Regardless, it has created a precedent among many Duke activists, particularly younger ones, that Tobia is a necessary component in an activist campaign.

“Ultimately, there needs to be a really loud voice in the room or the person who goes out and does it,” said junior Karina Santellano, president of Mi Gente. “Otherwise, they wouldn’t be able to accomplish anything behind the scenes.”

Tobia has recently been involved with the Latino student group, working on passing policies on getting financial aid for undocumented students. He has also personally introduced Mi Gente leaders to other student leaders like Black Student Alliance President Marcus Benning and DSG President Stefani Jones, both seniors, in order to help them get their own office space, Santellano said.

Santellano added that other campus activists can make change by themselves, but bringing Tobia on board gives them a boost.

“I feel like they would have momentum, but putting Jacob behind it does get it more attention,” she said. “He is behind so many issues, people take him seriously when it comes to activism.”

Blue Devils United President Daniel Kort, a sophomore, said Tobia’s reputation preceded him. When Kort first met Tobia when he returned from his semester in New York, it was immediately clear why everyone saw him as a powerful activist.

“Anytime I have an idea for a new activism project, I immediately want to run it past Jacob,” Kort said, noting that Tobia will often help him form ideas and critique his writing.

When Tobia graduates, Kort said he thinks it will be difficult to get ideas off the ground or heard.

Tobia will often offer to include himself on emails or in meetings with younger students who have yet to build a rapport with administrators. He said it often helps these less experienced students get more respect and better answers to their questions.

“While we respect that Jacob is serving as a mentor to so many people, the fact that Jacob’s name is included doesn’t give it more validity,” Vice President for Student Affairs Larry Moneta said. “But it gives us confidence in the issue and that they’ve had good advice.”

Benning said he would rather reach out to a wide group of people than Tobia specifically when embarking on a new campaign. He said Tobia is a double-edged sword, because he can bring attention to an issue, but his presence can also distract from the matter at hand.

For example, Tobia had planned a walk-out of Founders’ Day Convocation, a well-attended event in Duke Chapel celebrating the 50th anniversary of integration at Duke. The walk-out—which was eventually canceled after Benning approached Tobia with concerns—was intended to raise awareness of DukeOpen. Benning said he commended Tobia for his commitment to his cause but was offended that he would distract from another group’s successes.

Sometimes the activist community can be territorial, or outsiders might not understand why Tobia branches out into minority causes other than those pertaining to the queer community, Oathout said. But Tobia and his friends and supporters do not see an activist from one minority community supporting another as a barrier or a way to jump into the spotlight.
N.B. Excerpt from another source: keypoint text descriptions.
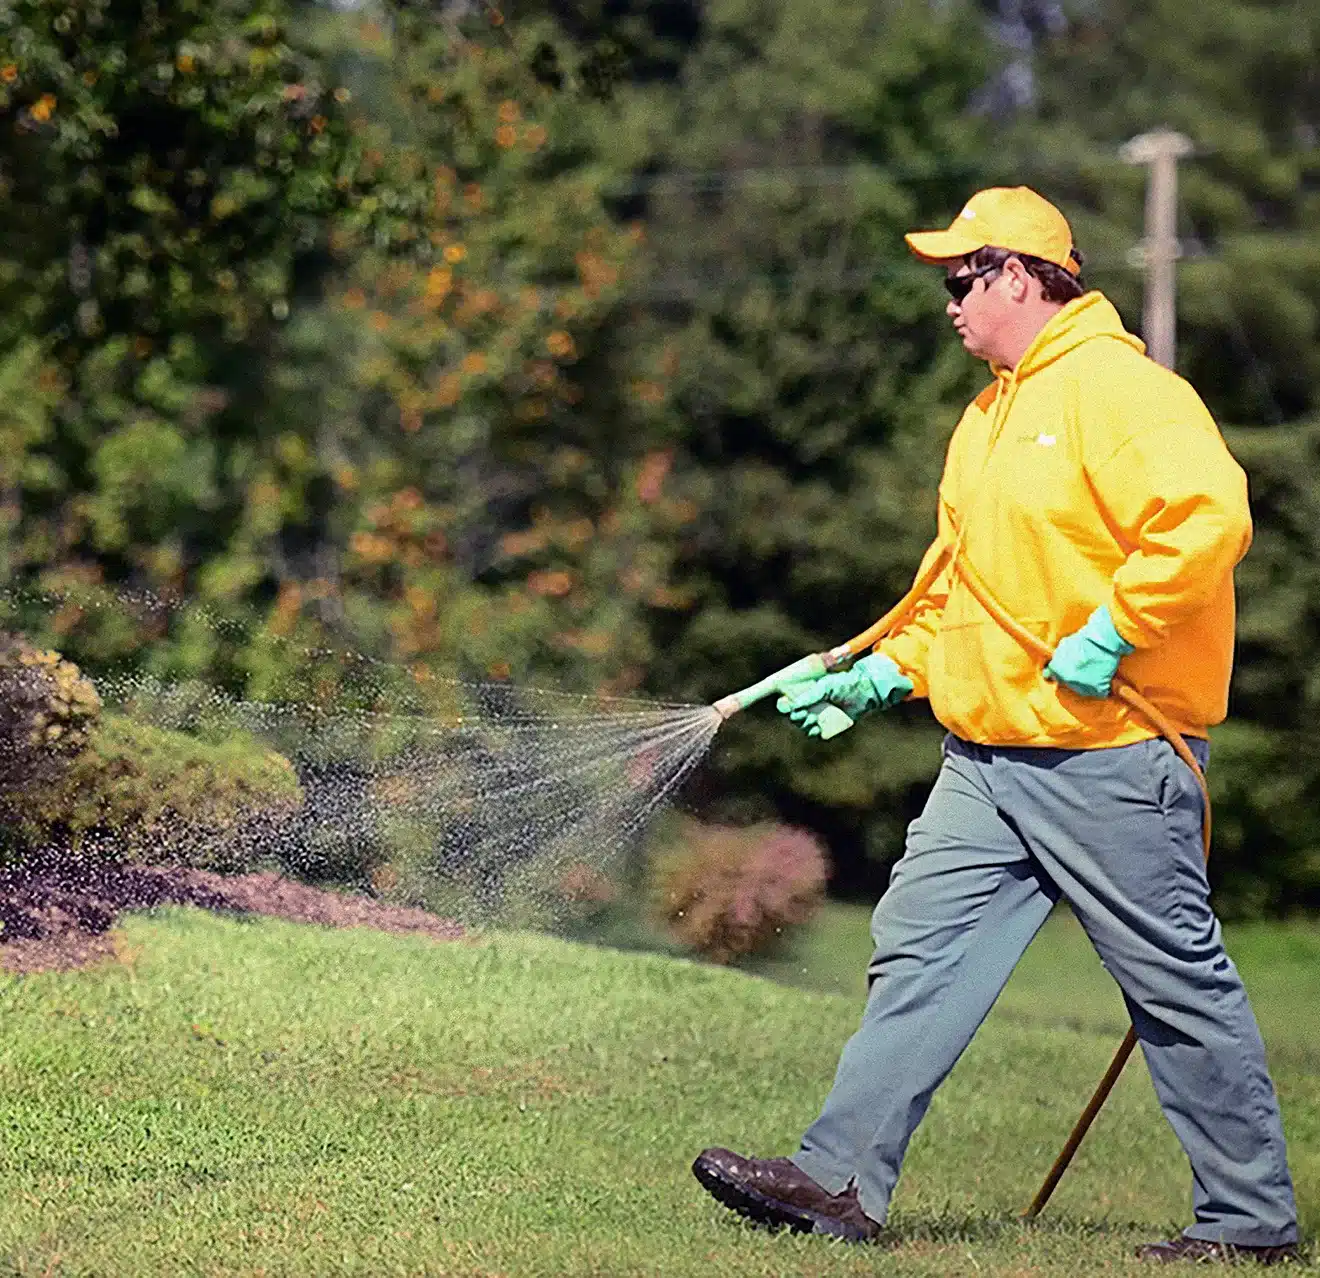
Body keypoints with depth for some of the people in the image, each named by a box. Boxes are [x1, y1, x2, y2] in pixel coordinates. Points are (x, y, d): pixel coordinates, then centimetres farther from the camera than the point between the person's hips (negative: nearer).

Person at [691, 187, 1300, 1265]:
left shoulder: (1119, 386, -12)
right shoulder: (990, 416, 18)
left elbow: (1210, 517, -26)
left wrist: (1113, 633, -24)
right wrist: (881, 677, 17)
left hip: (1110, 756, -9)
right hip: (989, 757, 9)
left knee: (1180, 980, -1)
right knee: (919, 951, 3)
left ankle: (1253, 1217, 9)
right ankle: (843, 1179, 3)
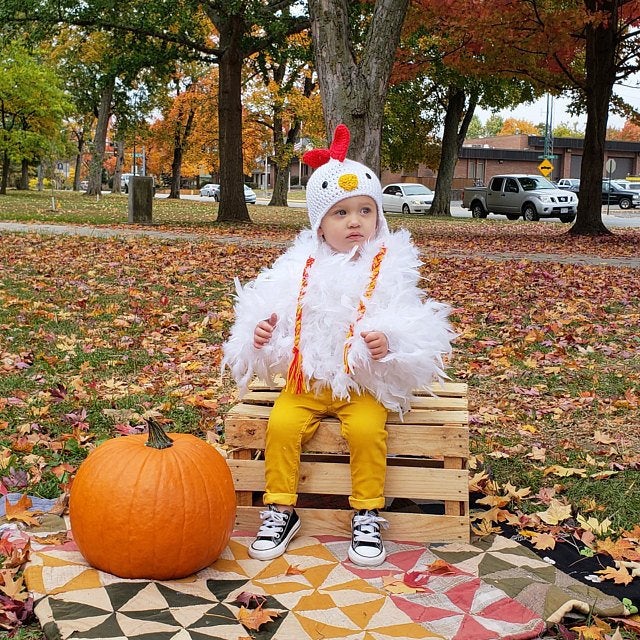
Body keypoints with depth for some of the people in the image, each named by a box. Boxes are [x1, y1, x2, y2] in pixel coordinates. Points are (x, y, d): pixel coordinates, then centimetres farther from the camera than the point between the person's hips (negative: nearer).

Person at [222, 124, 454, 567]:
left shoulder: (390, 270, -3)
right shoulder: (300, 269, 3)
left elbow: (414, 329, -6)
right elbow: (271, 313, 9)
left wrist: (389, 343, -26)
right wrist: (261, 332, -13)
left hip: (363, 385, -2)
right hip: (307, 383, 2)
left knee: (367, 429, -26)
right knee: (282, 424, -20)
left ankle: (368, 516, -6)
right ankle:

“I work on all this stuff because I don’t know how to survive at Duke if Duke isn’t a place where students of all kinds of backgrounds can’t be treated with dignity,” Tobia said. “So yes, there is a deeply selfish reason for the work that I do.”

He added that he does not deny that he also gets personal satisfaction and professional development out of his work, and it does help to have his successes on his resume.

Any student who has ever experienced adversity should be able to draw inspiration from Tobia, Benning noted. Tobia typically draws support from those who are comfortable with their own minority identities, however, rather than the “mainstream” students—possibly leading to his his Young Trustee loss.

“He lives his life out loud and in a very transparent way, which produces a certain level of trust between him and the students he’s representing,” Benning said.

The print version of this article stated that Marcus Benning is the former president of the Black Student Alliance. He is the current president of the BSA. The Chronicle regrets the error.